**** Material shown

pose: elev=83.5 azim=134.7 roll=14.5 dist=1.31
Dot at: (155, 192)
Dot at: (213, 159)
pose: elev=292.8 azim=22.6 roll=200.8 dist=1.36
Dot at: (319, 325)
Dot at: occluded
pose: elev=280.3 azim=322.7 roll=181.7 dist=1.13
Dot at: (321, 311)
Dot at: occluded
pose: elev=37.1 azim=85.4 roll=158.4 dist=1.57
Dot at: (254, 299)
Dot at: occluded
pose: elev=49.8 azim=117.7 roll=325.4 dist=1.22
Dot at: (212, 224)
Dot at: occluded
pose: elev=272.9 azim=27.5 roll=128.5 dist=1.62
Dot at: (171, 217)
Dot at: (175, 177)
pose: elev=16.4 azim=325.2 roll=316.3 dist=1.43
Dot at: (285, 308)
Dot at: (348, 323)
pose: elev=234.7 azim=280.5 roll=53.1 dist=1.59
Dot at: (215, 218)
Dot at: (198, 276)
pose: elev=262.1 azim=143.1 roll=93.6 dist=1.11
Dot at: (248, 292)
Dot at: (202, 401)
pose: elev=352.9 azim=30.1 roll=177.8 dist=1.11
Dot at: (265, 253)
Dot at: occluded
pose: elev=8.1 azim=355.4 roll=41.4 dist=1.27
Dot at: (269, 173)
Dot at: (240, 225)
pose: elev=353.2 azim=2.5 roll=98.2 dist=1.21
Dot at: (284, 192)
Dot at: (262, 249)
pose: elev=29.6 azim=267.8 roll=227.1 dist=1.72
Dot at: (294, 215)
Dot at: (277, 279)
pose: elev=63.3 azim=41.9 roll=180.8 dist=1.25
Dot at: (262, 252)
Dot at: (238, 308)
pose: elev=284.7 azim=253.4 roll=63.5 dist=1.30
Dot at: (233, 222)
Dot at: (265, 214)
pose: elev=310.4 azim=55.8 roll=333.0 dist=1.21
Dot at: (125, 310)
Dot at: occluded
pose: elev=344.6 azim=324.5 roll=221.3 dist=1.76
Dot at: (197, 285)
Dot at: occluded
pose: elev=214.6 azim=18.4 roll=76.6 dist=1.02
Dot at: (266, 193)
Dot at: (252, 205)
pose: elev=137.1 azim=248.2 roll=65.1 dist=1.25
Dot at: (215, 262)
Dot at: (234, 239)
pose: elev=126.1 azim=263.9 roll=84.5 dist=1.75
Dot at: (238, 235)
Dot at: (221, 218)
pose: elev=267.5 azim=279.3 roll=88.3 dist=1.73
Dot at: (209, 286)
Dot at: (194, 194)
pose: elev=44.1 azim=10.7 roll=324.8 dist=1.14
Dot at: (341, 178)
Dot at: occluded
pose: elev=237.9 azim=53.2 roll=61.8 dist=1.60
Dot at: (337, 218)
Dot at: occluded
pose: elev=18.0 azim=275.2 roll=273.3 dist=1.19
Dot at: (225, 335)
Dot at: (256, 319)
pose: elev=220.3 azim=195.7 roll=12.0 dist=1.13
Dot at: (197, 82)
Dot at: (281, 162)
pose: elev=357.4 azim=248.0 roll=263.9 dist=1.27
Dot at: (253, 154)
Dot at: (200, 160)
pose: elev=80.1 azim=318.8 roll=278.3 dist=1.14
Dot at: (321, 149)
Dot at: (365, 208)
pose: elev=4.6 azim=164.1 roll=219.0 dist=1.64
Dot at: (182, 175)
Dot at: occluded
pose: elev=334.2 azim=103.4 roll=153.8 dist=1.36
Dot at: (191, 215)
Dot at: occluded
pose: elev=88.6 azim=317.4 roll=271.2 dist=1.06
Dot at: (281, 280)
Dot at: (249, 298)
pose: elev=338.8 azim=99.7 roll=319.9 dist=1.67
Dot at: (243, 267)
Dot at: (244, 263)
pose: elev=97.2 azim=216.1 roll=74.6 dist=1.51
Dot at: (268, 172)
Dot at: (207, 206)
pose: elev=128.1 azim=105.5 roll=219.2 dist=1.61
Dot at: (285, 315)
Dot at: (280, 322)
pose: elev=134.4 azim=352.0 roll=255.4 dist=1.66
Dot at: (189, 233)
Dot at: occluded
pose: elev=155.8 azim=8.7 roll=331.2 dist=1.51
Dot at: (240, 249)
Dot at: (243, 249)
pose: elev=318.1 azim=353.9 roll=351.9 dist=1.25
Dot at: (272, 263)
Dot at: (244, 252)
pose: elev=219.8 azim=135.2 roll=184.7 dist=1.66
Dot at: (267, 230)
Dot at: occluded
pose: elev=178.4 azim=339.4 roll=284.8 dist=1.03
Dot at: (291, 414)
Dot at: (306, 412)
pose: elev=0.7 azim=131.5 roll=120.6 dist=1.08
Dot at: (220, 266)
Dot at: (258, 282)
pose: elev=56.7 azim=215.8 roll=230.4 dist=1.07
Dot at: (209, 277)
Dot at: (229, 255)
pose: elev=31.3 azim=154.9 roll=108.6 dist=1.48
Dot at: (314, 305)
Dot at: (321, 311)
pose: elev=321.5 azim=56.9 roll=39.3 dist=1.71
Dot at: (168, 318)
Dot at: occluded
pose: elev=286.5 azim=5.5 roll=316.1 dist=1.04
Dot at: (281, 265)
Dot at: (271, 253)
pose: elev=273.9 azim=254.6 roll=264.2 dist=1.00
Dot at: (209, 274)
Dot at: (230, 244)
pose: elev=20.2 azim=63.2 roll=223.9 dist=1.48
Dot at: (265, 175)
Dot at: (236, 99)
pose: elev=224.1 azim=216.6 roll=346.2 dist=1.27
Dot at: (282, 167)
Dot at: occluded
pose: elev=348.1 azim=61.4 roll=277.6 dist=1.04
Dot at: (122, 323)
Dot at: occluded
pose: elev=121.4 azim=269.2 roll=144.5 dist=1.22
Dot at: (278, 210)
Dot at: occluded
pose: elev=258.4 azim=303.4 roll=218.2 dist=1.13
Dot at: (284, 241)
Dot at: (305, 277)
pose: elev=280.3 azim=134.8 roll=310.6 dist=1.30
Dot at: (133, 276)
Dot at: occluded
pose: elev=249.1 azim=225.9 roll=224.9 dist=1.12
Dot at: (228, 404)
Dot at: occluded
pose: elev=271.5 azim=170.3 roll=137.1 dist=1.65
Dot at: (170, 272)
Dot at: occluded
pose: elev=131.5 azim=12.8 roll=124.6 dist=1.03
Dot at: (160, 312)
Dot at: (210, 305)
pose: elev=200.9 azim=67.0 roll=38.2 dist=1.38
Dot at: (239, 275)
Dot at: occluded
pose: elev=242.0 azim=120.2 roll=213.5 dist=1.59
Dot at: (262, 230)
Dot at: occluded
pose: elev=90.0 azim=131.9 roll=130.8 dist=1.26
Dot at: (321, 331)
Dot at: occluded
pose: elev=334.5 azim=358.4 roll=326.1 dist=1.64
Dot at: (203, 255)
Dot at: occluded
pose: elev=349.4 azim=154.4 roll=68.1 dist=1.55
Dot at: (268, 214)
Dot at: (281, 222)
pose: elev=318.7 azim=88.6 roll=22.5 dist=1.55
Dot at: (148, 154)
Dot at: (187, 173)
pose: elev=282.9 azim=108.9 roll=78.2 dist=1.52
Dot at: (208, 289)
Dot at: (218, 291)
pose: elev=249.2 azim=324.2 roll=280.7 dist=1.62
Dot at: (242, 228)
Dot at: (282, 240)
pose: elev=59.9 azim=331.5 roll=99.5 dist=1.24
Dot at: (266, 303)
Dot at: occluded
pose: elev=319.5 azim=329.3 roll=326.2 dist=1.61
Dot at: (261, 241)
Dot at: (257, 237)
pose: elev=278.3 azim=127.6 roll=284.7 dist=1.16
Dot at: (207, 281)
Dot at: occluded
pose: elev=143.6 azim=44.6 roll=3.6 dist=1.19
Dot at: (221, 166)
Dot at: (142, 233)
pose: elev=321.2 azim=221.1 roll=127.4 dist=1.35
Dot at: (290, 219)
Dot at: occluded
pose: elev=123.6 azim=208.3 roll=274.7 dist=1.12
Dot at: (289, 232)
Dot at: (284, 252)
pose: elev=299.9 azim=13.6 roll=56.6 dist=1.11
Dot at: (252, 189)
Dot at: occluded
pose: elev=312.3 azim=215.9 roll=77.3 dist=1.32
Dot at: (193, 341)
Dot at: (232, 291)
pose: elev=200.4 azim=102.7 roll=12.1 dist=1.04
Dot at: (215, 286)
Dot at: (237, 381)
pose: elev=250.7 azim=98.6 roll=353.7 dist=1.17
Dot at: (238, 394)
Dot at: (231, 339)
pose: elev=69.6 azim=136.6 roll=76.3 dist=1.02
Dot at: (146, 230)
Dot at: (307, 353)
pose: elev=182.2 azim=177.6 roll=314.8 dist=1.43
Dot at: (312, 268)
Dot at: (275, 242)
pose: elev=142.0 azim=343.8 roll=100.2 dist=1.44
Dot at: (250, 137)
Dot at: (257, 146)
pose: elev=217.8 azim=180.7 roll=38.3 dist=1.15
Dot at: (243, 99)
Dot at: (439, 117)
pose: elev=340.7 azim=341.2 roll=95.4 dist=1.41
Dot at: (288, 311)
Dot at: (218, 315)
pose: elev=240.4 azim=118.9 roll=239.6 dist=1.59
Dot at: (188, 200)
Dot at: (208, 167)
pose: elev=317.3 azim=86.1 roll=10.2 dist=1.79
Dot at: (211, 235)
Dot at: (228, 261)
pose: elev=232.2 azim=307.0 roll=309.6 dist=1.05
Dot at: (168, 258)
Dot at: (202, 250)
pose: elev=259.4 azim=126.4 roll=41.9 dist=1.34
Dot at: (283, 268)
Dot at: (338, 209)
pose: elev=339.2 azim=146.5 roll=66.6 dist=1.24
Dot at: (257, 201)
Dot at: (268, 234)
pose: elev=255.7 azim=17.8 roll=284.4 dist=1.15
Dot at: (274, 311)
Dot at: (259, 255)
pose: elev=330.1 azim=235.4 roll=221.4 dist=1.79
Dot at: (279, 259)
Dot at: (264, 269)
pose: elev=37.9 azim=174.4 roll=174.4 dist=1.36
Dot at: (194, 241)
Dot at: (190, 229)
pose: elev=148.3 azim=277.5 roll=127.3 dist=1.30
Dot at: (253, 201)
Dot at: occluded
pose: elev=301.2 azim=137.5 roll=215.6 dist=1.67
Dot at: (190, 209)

********

Retype the part of the records above that opens with the line containing "pose: elev=80.1 azim=318.8" and closes with the line containing "Dot at: (244, 263)", both lines included, with nothing changed.

pose: elev=80.1 azim=318.8 roll=278.3 dist=1.14
Dot at: (321, 149)
Dot at: (365, 208)
pose: elev=4.6 azim=164.1 roll=219.0 dist=1.64
Dot at: (182, 175)
Dot at: occluded
pose: elev=334.2 azim=103.4 roll=153.8 dist=1.36
Dot at: (191, 215)
Dot at: occluded
pose: elev=88.6 azim=317.4 roll=271.2 dist=1.06
Dot at: (281, 280)
Dot at: (249, 298)
pose: elev=338.8 azim=99.7 roll=319.9 dist=1.67
Dot at: (243, 267)
Dot at: (244, 263)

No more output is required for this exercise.